The Minnesota Bureau of Criminal Apprehension, which investigates police shootings in the state, handed off their investigation of the case to the Hennepin County Attorney's Office six months ago.
The only witness, besides Noor himself, was his partner, officer Matthew Harrity, who told BCA investigators he had been "startled" by a loud thump near their SUV, as they were parked in the alley behind the house where Justine Ruszczyk had called police. That's when Noor fired his weapon, across Harrity and through the open driver's side window.
It's not clear whether Harrity gave additional interviews to the county attorney's office. But when Freeman decided to empanel a grand jury to use its subpoena powers, Harrity, along with about 40 other officers, were called in to testify.
It may not be readily apparent how the statements of a public employee who's not the target of an investigation might create problems for that person later on. That's where the Garrity rule comes into play.
"There may be situations where that individual may be facing some sanctions for having aided and abetted or been a co-conspirator on something," said University of Minnesota law professor JaneAnne Murray. "This is why the warnings would be applied to anybody in the context of an internal investigation or an external investigation."
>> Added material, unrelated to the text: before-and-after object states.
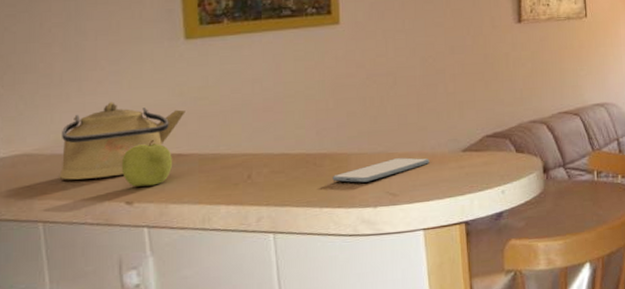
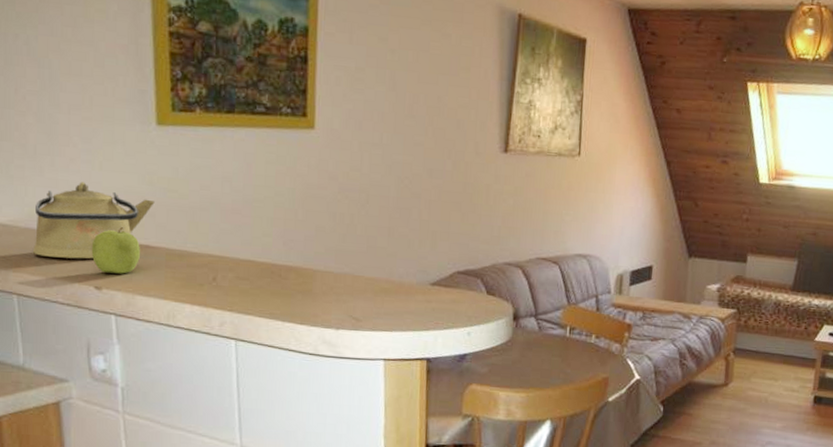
smartphone: present [332,157,430,183] -> none [296,282,396,303]

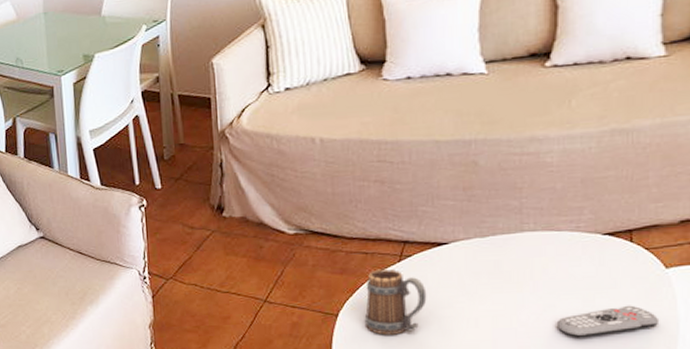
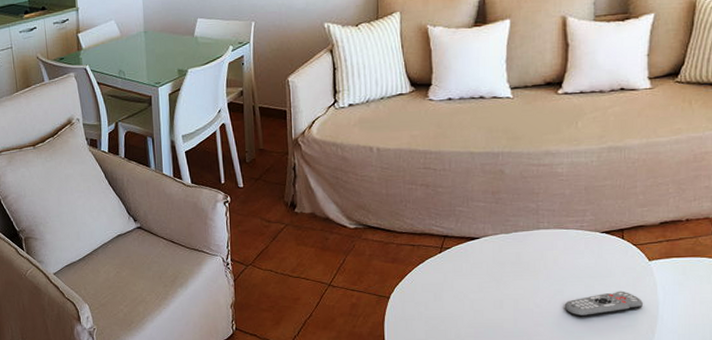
mug: present [364,268,427,335] -> none [411,258,462,315]

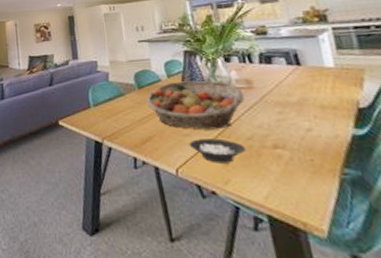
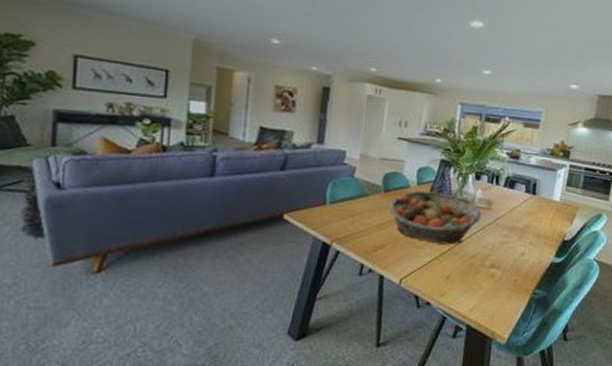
cereal bowl: present [188,138,246,163] -> none [418,252,468,277]

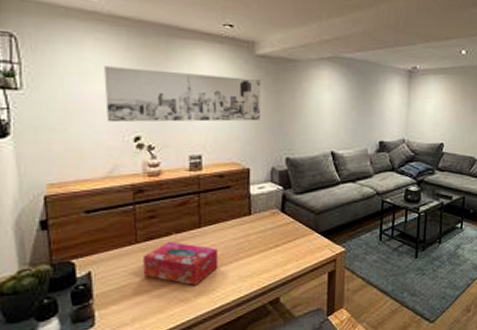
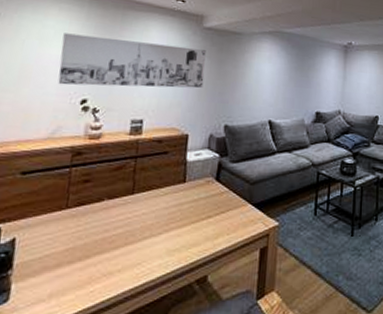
tissue box: present [143,241,219,285] -> none [68,207,149,258]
But when Freeman convened the grand jury in the Noor case, the Garrity warning — and the protections that come with it — didn't apply. Grand juries have subpoena power to compel witnesses to testify. Their proceedings are secret, and they are typically used to investigate alleged crimes and recommend charges.
In 2016, Freeman had vowed to stop sending police shooting cases to grand juries in the wake of the 2015 killing of Jamar Clark by a Minneapolis police officer following a confrontation. At the time, he said charging decisions on police shooting cases would be handled by his office going forward, breaking with longstanding practice.
But in January, he convened the panel in the Noor case, about a month after he was caught on tape at a holiday party saying he didn't have enough evidence to file charges against Noor. He later apologized for the incident, and for blaming the BCA for "not doing their jobs." At the time, he also said Harrity did not provide what he said was enough information.
The statements have been hard for some police officers to swallow. And their impact lingers. After the charges were announced this week, the Somali-American Police Association released a statement calling them "baseless and politically motivated, if not racially motivated as well."
They didn't come as a surprise, the association added, saying that Freeman's intentions were clear long before he announced his decision.
"We believe Freeman is more interested in furthering his political agenda than he is in the facts surrounding this case," the statement said. "The charges brought against Officer Noor are not intended to serve justice; rather, they are meant to make an 'example' of him."
But Freeman stressed that he came to a charging decision after a complete and thorough investigation. He said officers who testified included those who'd responded to the scene, and others who answered questions about police training.
Still, police officials say this investigation has deviated from past practices. Bob Kroll, president of the Police Officers Federation of Minneapolis, said in a statement that many officers subpoenaed "had no involvement whatsoever with the incident."
"Mr. Freeman's underlying motive for requesting voluntary statements of our members was to strip them of their Garrity rights provided to public employees under law," the statement said.
Kroll hasn't returned requests for comment
The relationship between the prosecutor and police is likely to be tested in the coming months, as the Noor case works its way through the courts. Both Freeman and Arradondo said they'll continue to move forward and work together.
It's "good for all of us," Freeman said, when the "tension is positive and affirmative."